Monique Covi, professora de matemática do cursinho da Poli, avalia que a forma como as crianças são incentivadas na infância influencia o desempenho e as aptidões desenvolvidas durante a trajetória escolar. No entanto, ela diz acreditar que aos poucos começa a ver uma mudança entre os alunos.
“Acredito que as famílias e as escolas estão mais atentas a essa diferença de estímulo e já vemos algum resultado. Já vejo no cursinho uma maior procura das mulheres que querem fazer engenharia, química, física.”
Ainda que, na média, as mulheres não tenham conseguido reduzir a desvantagem em matemática na última década, a proporção de candidatas que conseguem atingir a maior faixa de proficiência nessa área aumentou. Em 2013, os homens atingiram a faixa de 900 a 1.000 pontos, 4,5 vezes mais do que elas —na última edição, eles conseguiram 2,9 vezes a mais do que elas.
Para Anna, a superação das desigualdades depende de políticas educacionais pensadas para a equidade. Ela, no entanto, não vê no Brasil nenhuma ação desenvolvida especificamente para mitigar as diferenças de gênero.
“Existem projetos pontuais para reduzir essas desigualdades ou para incentivar as meninas a irem para áreas relacionadas à matemática, mas a gente precisa de uma política de formação para os professores e diretores para que o incentivo para que o estímulo aconteça desde cedo para todas as crianças, independentemente do gênero.”

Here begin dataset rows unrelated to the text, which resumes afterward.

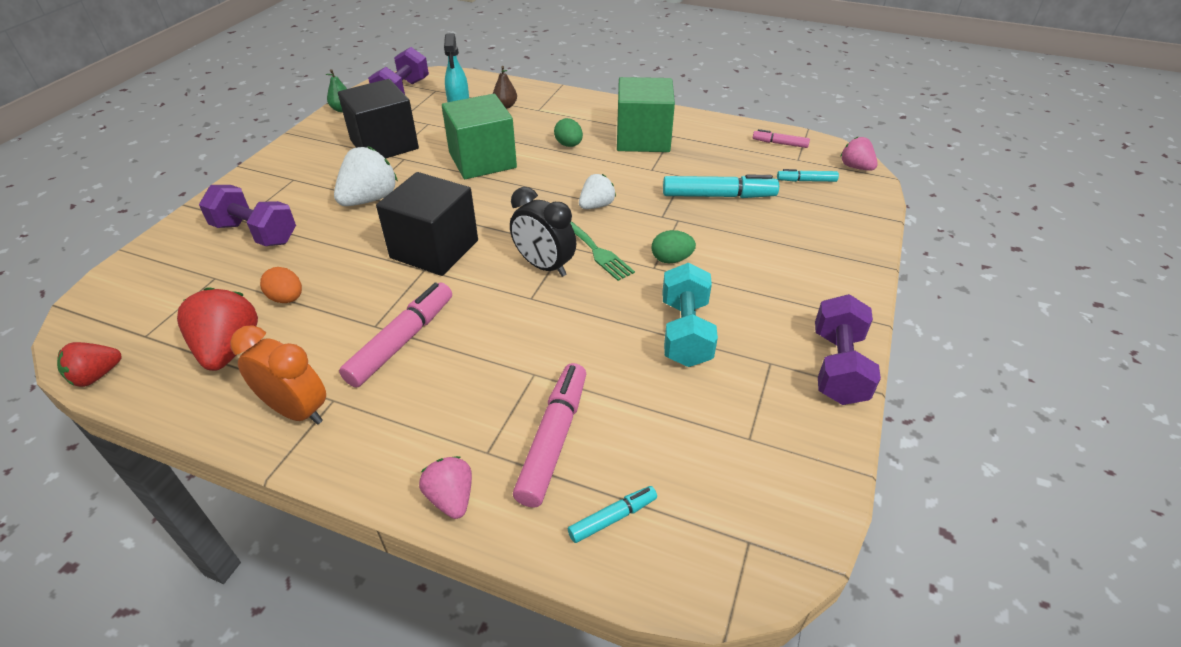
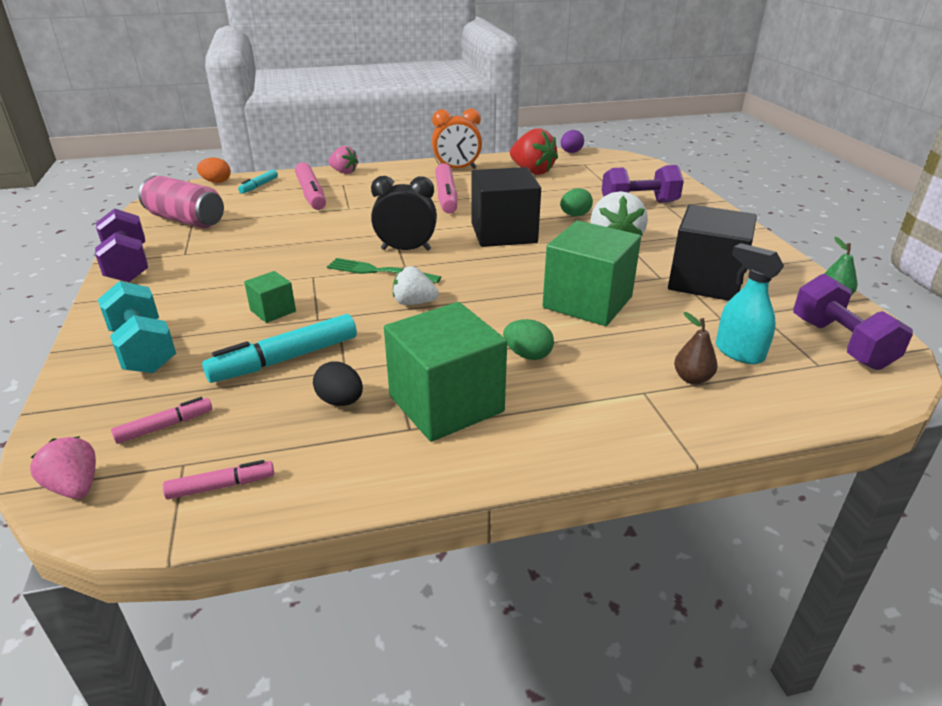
camera: 145 degrees right, 10 degrees down
(96, 376) = (571, 152): red strawberry -> purple egg
(287, 298) = (546, 190): orange egg -> orange egg (216, 182)
(596, 205) = (414, 303): white strawberry -> white strawberry turned 90 degrees clockwise
(671, 259) = (300, 285): green egg -> green egg (575, 215)
(685, 332) = (259, 249): turquoise dumbbell -> turquoise dumbbell (143, 349)
(699, 159) = (340, 401): none -> black egg
(708, 240) = (273, 311): none -> green cube
(757, 449) = (186, 220): none -> pink can
(806, 181) = (165, 426): turquoise marker -> pink marker
(855, 167) = (75, 487): pink strawberry -> pink strawberry turned 150 degrees counterclockwise

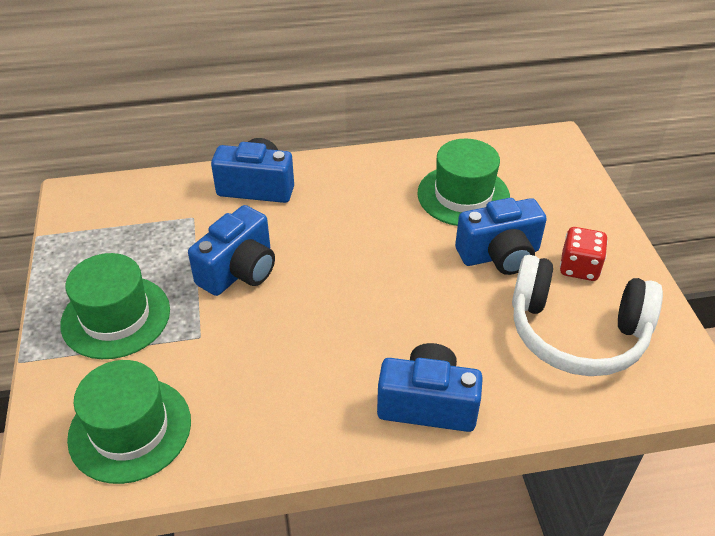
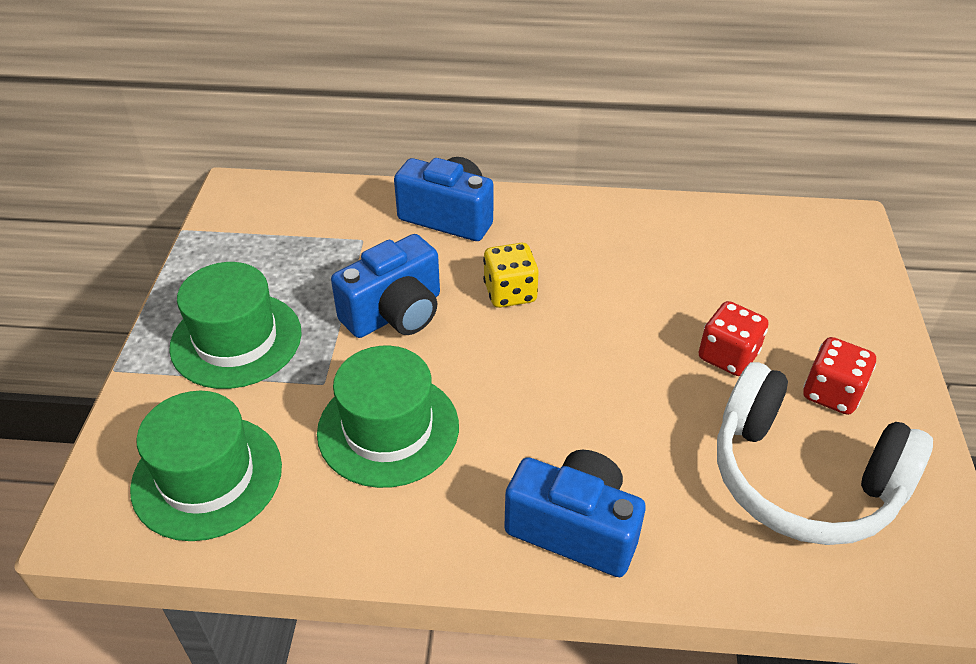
camera: 15 degrees right, 0 degrees up
(324, 238) = (510, 293): none -> yellow dice
(463, 195) = (702, 271): green hat -> green hat (388, 429)
(499, 255) = (728, 356): blue camera -> red dice

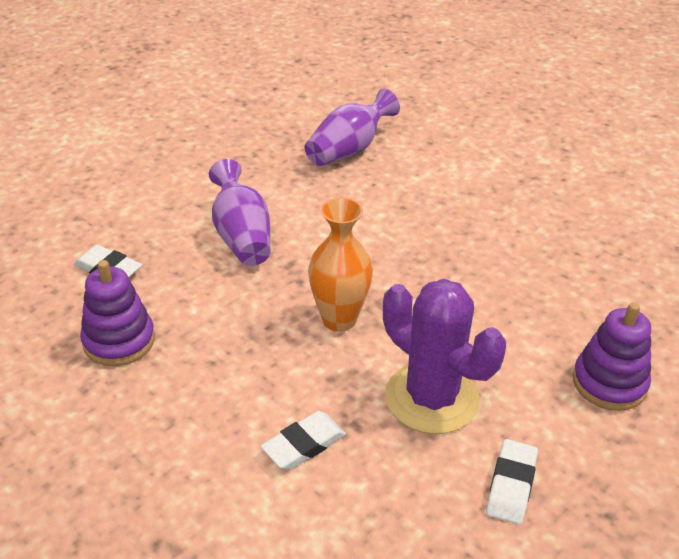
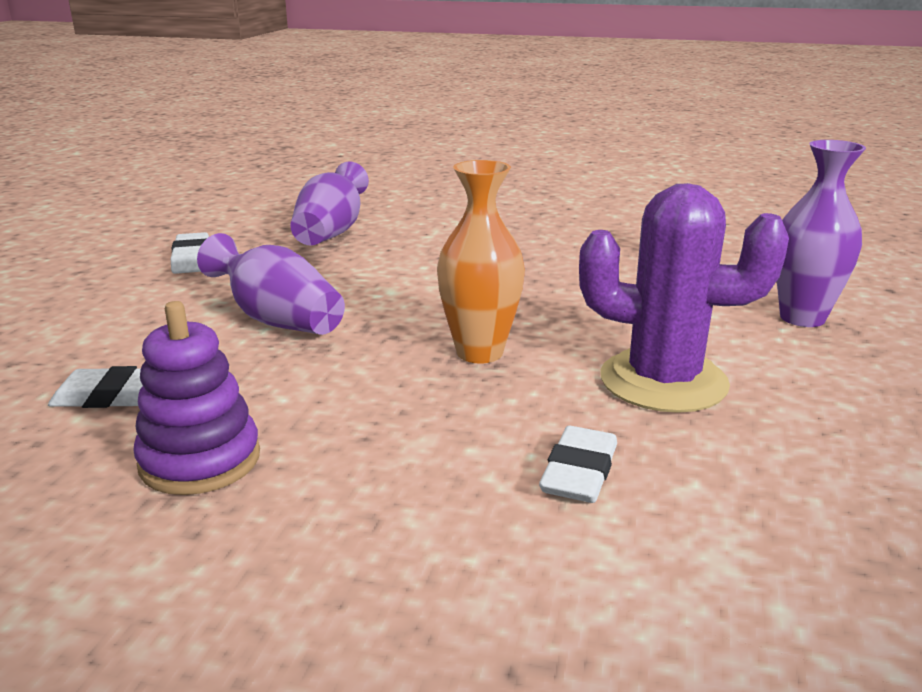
camera: 30 degrees left, 15 degrees down
(511, 485) = (838, 420): white eraser -> white eraser (191, 259)
(609, 383) = (802, 318): purple stacking toy -> purple vase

Ela avalia ainda que a formatação de políticas para a equidade esbarra ou é inibida por grupos que impedem o debate sobre gênero na educação.
“A palavra gênero foi apropriada por grupos que combatem uma suposta ideologia de gênero. Um reflexo é que a palavra acabou até mesmo desaparecendo dos documentos que orientam políticas públicas educacionais. O resultado disso é não se fazer o debate necessário para diminuir as desigualdades que prejudicam as mulheres”, diz.